This just in from an official press release by the Pramac d'Antin Team:

For the eighth round of the 2006 MotoGP World Championship that in Assen, Holland, this weekend, ALEX HOFMANN, PRAMAC D'ANTIN MOTOGP rider, will replace SETE Gibernau on the Official Ducati. The Spanish rider injured himself during the frightening accident of last Sunday in Spain and his return will depend on how fast his recover will be.
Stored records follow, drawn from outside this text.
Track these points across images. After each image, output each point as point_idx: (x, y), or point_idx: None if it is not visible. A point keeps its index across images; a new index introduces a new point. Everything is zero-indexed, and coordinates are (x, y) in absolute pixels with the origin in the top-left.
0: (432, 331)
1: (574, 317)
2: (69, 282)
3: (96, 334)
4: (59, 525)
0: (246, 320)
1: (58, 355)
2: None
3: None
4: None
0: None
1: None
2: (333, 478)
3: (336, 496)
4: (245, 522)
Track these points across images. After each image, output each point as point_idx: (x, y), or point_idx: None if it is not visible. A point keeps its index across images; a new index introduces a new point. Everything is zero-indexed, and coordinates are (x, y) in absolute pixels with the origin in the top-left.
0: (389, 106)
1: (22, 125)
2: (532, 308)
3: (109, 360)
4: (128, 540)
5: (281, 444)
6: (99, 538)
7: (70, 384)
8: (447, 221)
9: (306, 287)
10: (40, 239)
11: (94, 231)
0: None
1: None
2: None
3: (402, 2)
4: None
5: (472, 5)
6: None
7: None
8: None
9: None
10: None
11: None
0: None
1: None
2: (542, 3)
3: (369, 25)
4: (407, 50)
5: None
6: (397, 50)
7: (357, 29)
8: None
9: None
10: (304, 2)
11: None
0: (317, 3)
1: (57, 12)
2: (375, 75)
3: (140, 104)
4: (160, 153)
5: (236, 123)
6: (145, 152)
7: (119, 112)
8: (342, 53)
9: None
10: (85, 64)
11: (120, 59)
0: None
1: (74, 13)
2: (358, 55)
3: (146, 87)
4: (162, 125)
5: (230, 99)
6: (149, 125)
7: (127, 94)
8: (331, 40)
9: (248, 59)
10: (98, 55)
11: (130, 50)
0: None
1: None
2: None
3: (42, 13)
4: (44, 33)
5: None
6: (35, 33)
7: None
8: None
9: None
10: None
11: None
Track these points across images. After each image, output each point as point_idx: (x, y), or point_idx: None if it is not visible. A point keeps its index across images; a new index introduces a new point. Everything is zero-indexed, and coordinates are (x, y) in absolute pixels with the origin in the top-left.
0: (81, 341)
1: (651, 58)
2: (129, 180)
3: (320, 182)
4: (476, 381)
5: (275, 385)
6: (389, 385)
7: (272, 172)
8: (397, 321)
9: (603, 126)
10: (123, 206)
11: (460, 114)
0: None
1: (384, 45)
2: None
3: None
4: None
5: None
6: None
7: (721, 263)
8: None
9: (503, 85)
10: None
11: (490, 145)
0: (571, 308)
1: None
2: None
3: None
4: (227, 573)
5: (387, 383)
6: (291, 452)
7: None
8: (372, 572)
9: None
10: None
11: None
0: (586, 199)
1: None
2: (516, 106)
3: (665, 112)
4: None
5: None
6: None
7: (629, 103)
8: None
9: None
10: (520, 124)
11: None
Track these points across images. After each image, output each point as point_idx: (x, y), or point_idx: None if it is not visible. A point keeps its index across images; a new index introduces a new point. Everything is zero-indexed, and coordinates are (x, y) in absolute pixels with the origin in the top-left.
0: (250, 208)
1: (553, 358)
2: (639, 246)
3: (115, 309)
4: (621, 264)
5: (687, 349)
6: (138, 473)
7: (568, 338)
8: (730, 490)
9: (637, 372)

As a replacement for ALEX HOFMANN, there will be the Spanish IVAN SILVA, already racing for the Team of LUIS D'ANTIN in the EXTREME category of the Spanish Championship, that also did a race of the 2006 World Championship in the Superstock 1000 class.

A big opportunity for ALEX HOFMANN, that will have a great occasion to race with the Official DUCATI (BRIDGESTONE tyres), but also for IVAN SILVA that will ride on the DUCATI DESMOSEDICI GP06 for the first time in the World Championship, assisted by the technical staff of the Team PRAMAC D'ANTIN MOTOGP.

ALEX HOFMANN: "I'm excited and so happy! Having the possibility to race on the Official DUCATI DESOMOSEDICI is an unbelievable opportunity and I will give my 100% to take advantage of it the most I can. I know this motorcycle well, I also know the evolution level of the BRIDGESTONE tyres that I developed until the Valencia GP of the 2005 Championship, with which I had a good feeling that I hope to get back from the first laps I will make in Assen. I'm very motivated and I want to make something good. In our world, these kind of agreement doesn't happen very often and I want to thank everybody: DUCATI, PRAMAC, LUIS D'ANTIN and PAOLO CAMPINOTI, for thier confidence, that I hope to reciprocate giving the maximum. I also have a special thought for SETE GIBERNAU to whom I wish to get well at the soonest and in the best way possible."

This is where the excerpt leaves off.